EXCERPT TO READ »
Already there were signs that all was not well where the Temple was concerned. The Jewish Talmud records four ominous indications that trouble was coming. (Talmud Mas. Yoma 39b)
1. In the Yom Kippur service two goats were brought to the High Priest, one was to be “for the Lord” (the peace offering) and the other was “for Azazel”, also known as the scapegoat. They were chosen by lot and the lot for the Lord’s goat had always come up in the High priest’s right hand. After the cross it never did again.
2. A scarlet cord tied the scapegoat to the door of the temple during the service. After the High priest symbolically placed the sins of Israel on the head of the scapegoat, he cut the cord leaving some on the goat’s horn and the rest on the Temple door. Then it was led to its death in the wilderness. Previously, the portion on the Temple door had always turned white when the scapegoat died. This was seen as a fulfillment of Isaiah 1:18, “Though your sins are like scarlet they shall be white as snow” indicating Israel’s sins had been forgiven. After the cross the cord never turned white again.
3. The westernmost light on the seven branched Menorah would no longer stay lit. The number seven signifies divine completion, while man’s number is 6. The seven lights meant that together with God, Israel was complete and brought light to the world. But now, with only 6 lights that would burn, it was obvious God had left them.
4. The main Temple doors began opening by themselves. The priests saw this as a warning that Zechariah 11:1 would soon be fulfilled. “Open your doors, O Lebanon, so that fires may devour your cedars.”
During the conquest of Jerusalem the Romans set fire to the Temple. It’s roof was made of cedar from Lebanon covered in thin sheets of gold. The intense heat from the fire melted the gold and it ran down the walls into the cracks between the stones. After the fire had burned out, the Roman soldiers dismantled the Temple stone by stone to get the gold. When they were finished the Lord’s prophecies (Matt. 24:2, Luke 19:41-44) had been dramatically fulfilled.
When James referred to Peter speaking of the Lord taking from the Gentiles a people for Himself in Acts 15:13-14 the Greek words he used that are translated “taking from” were “lambano ek”. Together they mean to take (something) with one’s hand in order to carry (it) away from a certain time and place. In this case the something is the Church (the people for Himself), and the certain time and place we would be carried away from is the restoration of Israel on Earth for the final seven years of their covenant with God. We know this because the first two words of Acts 15:15, which talks about rebuilding the Temple, are “after this”, after the Church is gone. Whether he knew it or not, James was saying the rapture of the Church would precede the beginning of Daniel’s 70th Week.

MATERIAL PROVIDED »
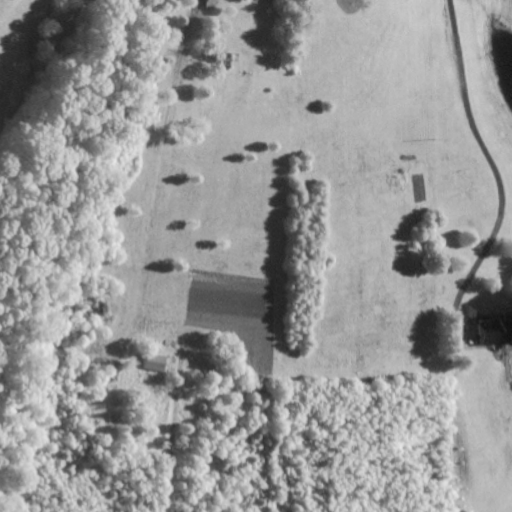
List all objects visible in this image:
road: (489, 161)
building: (152, 364)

SET EXERCISE 1 »
In the excerpt on the Temple's destruction, what was the Temple roof made of?
SET EXERCISE 2 »
Rewrite the Temple excerpt from "2. A scarlet" to "turned white again.", putting "crimson cord" in place of "scarlet cord".
SET EXERCISE 3 »
Carry on the passage about the Temple's fall and the rapture from its last sentence.

RIGHT ANSWER 1 »
Cedar from Lebanon covered in thin sheets of gold.

RIGHT ANSWER 2 »
2. A crimson cord tied the scapegoat to the door of the temple during the service. After the High priest symbolically placed the sins of Israel on the head of the scapegoat, he cut the cord leaving some on the goat’s horn and the rest on the Temple door. Then it was led to its death in the wilderness. Previously, the portion on the Temple door had always turned white when the scapegoat died. This was seen as a fulfillment of Isaiah 1:18, “Though your sins are like scarlet they shall be white as snow” indicating Israel’s sins had been forgiven. After the cross the cord never turned white again.

RIGHT ANSWER 3 »
Then What Happens?
In Acts 15:15-18 James quoted from Amos 9:11-12 to confirm his understanding that after the Lord has taken the Church He’ll cause the Temple to be rebuilt. Like we saw above they knew it would soon be destroyed, but James used a prophecy from Amos that was already 800 years old to show the Temple will be rebuilt when the Lord has finished with the Church. After that the gentiles who will have missed the rapture will have one final chance to be saved as well. This settled the issue of Israel’s future.
From Daniel 9:24-27 we know that rebuilding their Temple will be a sign that Israel has returned to its covenant relationship with God and the remaining 70th week of Daniel’s prophecy is under way. The only reason for a Temple to exist is to allow Israel to conduct Old Covenant rituals and sacrifices. Daniel 9:27 says the anti-Christ will put an end to sacrifice and offering in the middle of the 70th week. This tells us a Temple will have been erected and sacrifices offered again beginning sometime earlier.
So here’s the scope of the passage. Following the cross, Israel was temporarily set aside while God began His redemptive work among the Gentiles. His first work was to build His Church, against which the gates of Hell will not prevail (Matt 18:18).
“I do not want you to be ignorant of this mystery, brothers, so that you may not be conceited: Israel has experienced a hardening in part until the full number of the Gentiles has come in.” – (Romans 11:25)
Romans 11:25 tells us that Israel was to be hardened in part during this time. Paul was talking about Israel’s heart which would be hardened against understanding. Remember in Luke 19:41-44 Jesus said the obvious fact that their long awaited Messiah had visited them would hence forth be hidden from their eyes. Paul said this would be the case all through the time the Lord was focused on the Church. The fact that some say more Jews have come to Jesus in the past 19 years than in the previous 1900 years may be an indication that the time of hardening is coming to an end.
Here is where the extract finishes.